Luckily that pain has been either episodic or limited and I have been able to manage it with drugs, or crying or writing or wine or chips....or something.
This summer, a decade of holding my head the wrong way, typing, scrolling, stressing and driving all ganged up on my neck and said...we are holding you hostage until you address this. However, when it first started, the pain didn't explain it just attacked. And attacked. No position relieved it. No drug touched it. It went on and on. I could not sleep. I could not hold a book or type. I drove with difficulty. Swimming in the ocean gave me enough pleasure that I temporarily forgot it. I couldn't drink to forget it though or massage it enough. It just kept going.

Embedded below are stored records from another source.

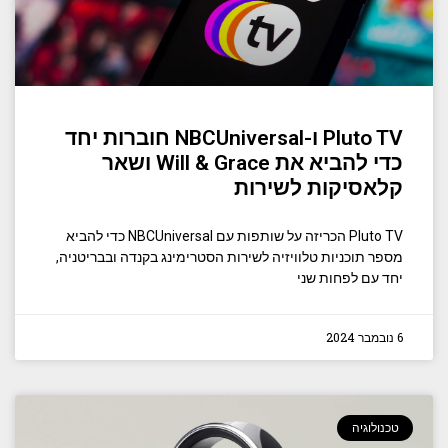
Pluto TV ו-NBCUniversal חוברות יחד
כדי להביא את Will & Grace ושאר
קלאסיקות לשירות
Pluto TV הכריזה על שותפות עם NBCUniversal כדי להביא
מספר תוכניות טלוויזיה לשירות הסטרימינג בקנדה ובבריטניה,
יחד עם לפחות שני
6 נובמבר 2024
טכנולוגיה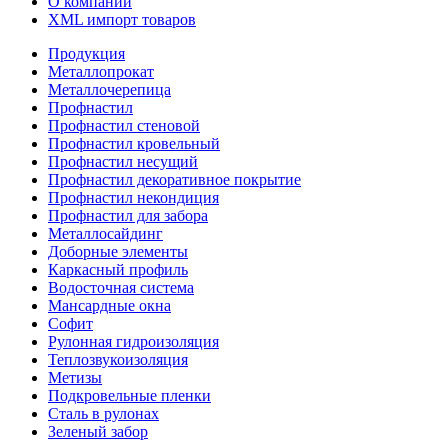
О компании
XML импорт товаров
Продукция
Металлопрокат
Металлочерепица
Профнастил
Профнастил стеновой
Профнастил кровельный
Профнастил несущий
Профнастил декоративное покрытие
Профнастил некондиция
Профнастил для забора
Металлосайдинг
Доборные элементы
Каркасный профиль
Водосточная система
Мансардные окна
Софит
Рулонная гидроизоляция
Теплозвукоизоляция
Метизы
Подкровельные пленки
Сталь в рулонах
Зеленый забор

I tackled the pain like I tackle everything, blindly and in a chaotically forceful way. This pain refused to be massaged away. It turns out this pain needed to be heard. Line by line by tedious line. The first thing that indicated I had a problem was my arm. It throbbed sharply, the nerves jabbed me in my dreams. My first lesson about pain delivered in this brutal way is that it had been created much like a ball of yarn gets tangled, through carelessness. As I was forced to stop and unravel that yarn....it led me to understand it had nothing to do with my arm, but my neck. And it had nothing to do with my neck, but how I cared for myself in the past years. Stop, it patiently and (longwindedly I might add) orated. Stop. Hold yourself. Pay attention. Your finger is connected to your neck, your shoulder and your elbow are intertwined. Your heart and lungs have something to tell you. Come down on your knees, beg us to explain it all to you.
Gradually, oh so gradually, the yarn's knots are getting loosened and the knitting, the thinking and the dreaming (and typing and driving) begin again.